Pan and Zoom adds zip to your slideshows, but you'll need to tweak it to get a pleasing effect

It's not all good news, though. Navigating the timeline and the various tabbed panels was often painfully slow, even on our fast test PC. Even with a single video stream, playback wasn't as smooth as it should be, with uneven playback of frames giving slightly clumsy motion in previews. At least Adobe has addressed a bug whereby 1080i footage was not de-interlaced when exported as 720p, which lead to ugly sawtooth-shaped interference. It took long enough, though – we first reported this issue in our review of version 8.

As usual, Adobe's efforts seem to be largely focused on ancillary features. There are new themes for the InstantMovie function and greater control over its output, but it still resulted in clumsy edits that bore little relation to the source footage. The themes themselves are attractive but they're quite specific, with names such as Doggie Days and Outdoor Wedding – more generic themes would be preferable.

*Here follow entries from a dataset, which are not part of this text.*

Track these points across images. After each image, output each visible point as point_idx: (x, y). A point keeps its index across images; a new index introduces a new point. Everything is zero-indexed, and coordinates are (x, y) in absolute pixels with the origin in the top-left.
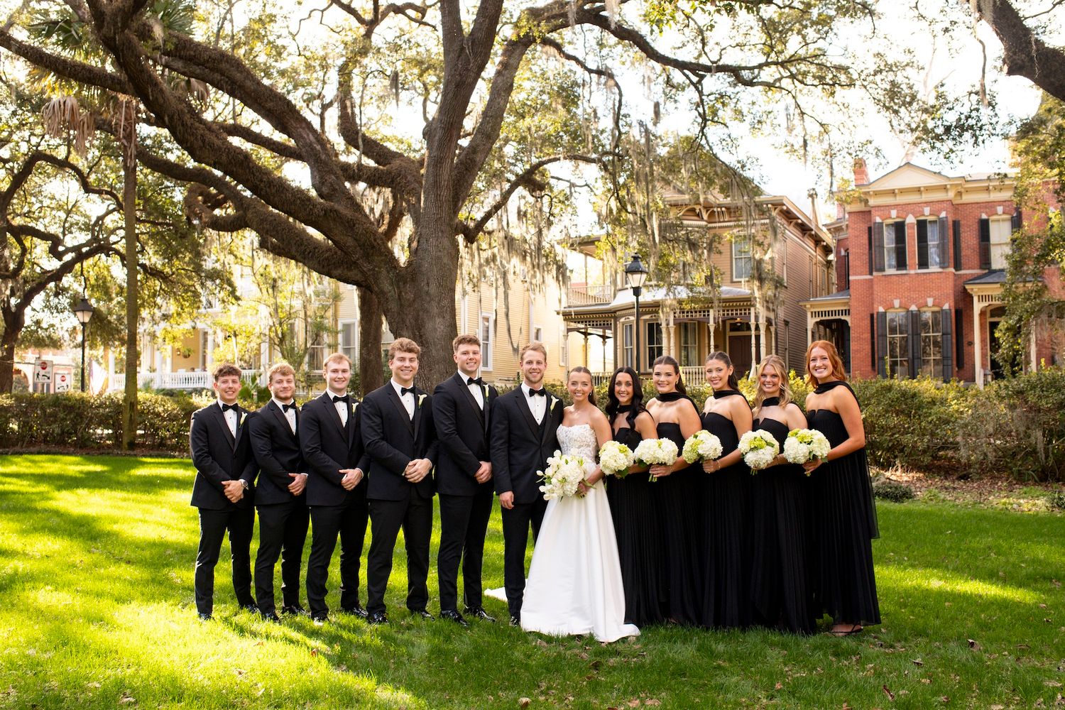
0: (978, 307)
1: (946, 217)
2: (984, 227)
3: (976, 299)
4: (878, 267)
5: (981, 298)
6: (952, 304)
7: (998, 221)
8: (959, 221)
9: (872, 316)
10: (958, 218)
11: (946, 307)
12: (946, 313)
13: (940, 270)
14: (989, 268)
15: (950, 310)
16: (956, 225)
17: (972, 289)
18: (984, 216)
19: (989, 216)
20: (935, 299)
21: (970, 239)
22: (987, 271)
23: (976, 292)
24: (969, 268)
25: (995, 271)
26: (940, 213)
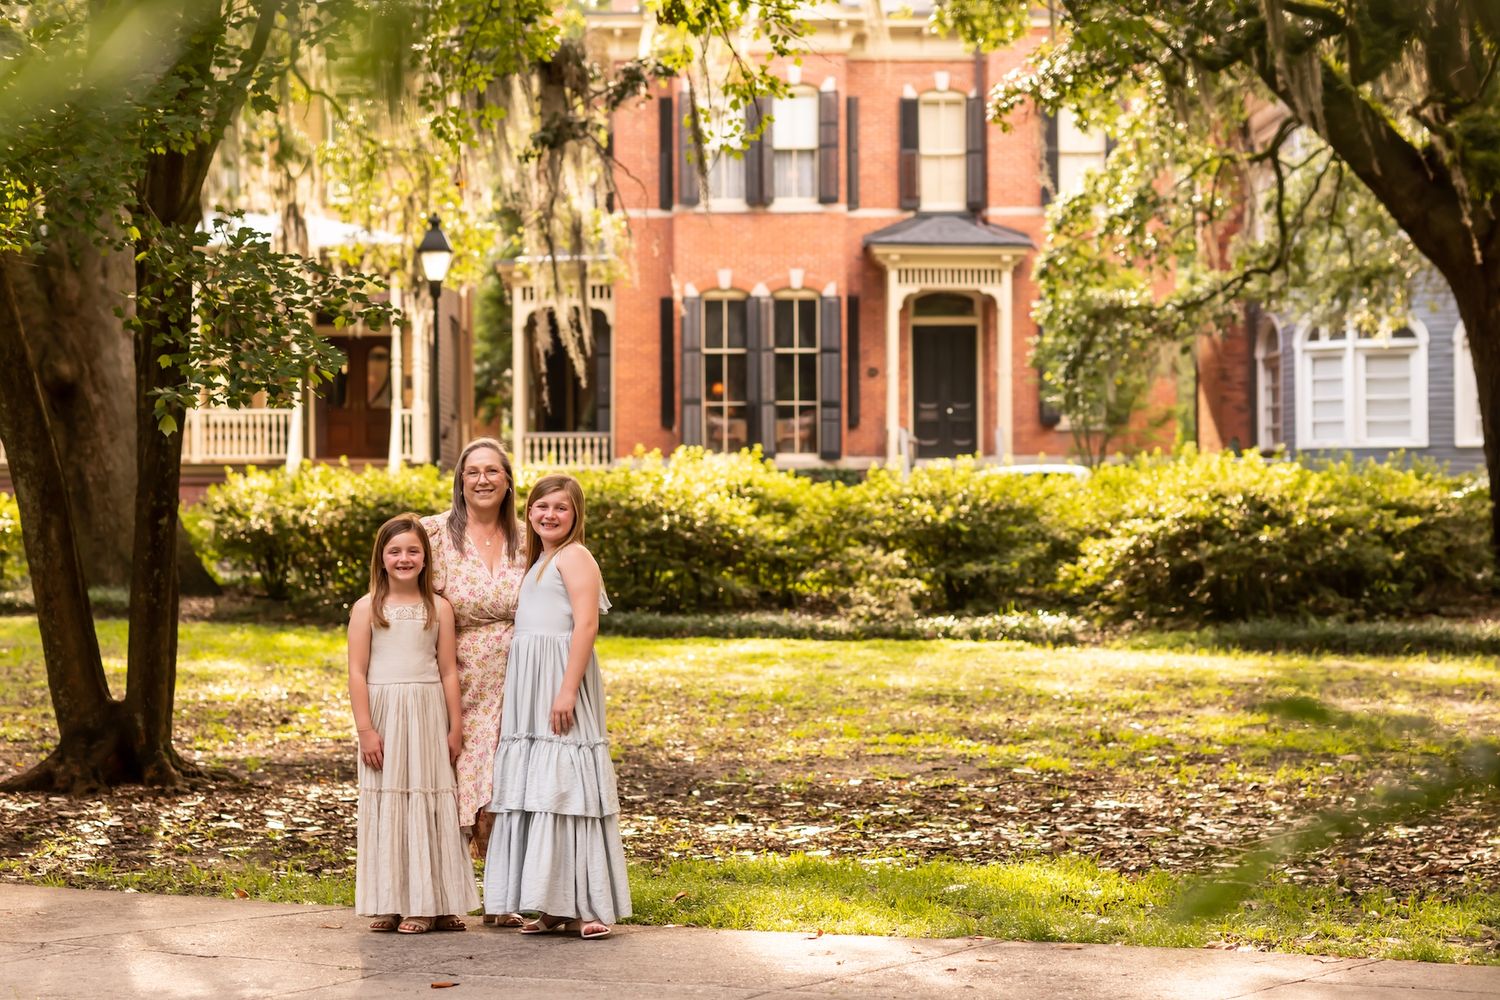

A new Pan and Zoom Tool detects faces in photos and lives up to its name as it moves from face to face. It's a nice enough idea but the execution was poor. Face detection brought up lots of false positives – in our first test-run, it chose to zoom straight in on a teenage girl's chest. It then moved on to faces, but zoomed in so tightly that photos looked blocky, while the linear paths and abrupt starts and stops resembled a Crimewatch report rather than a photo slideshow.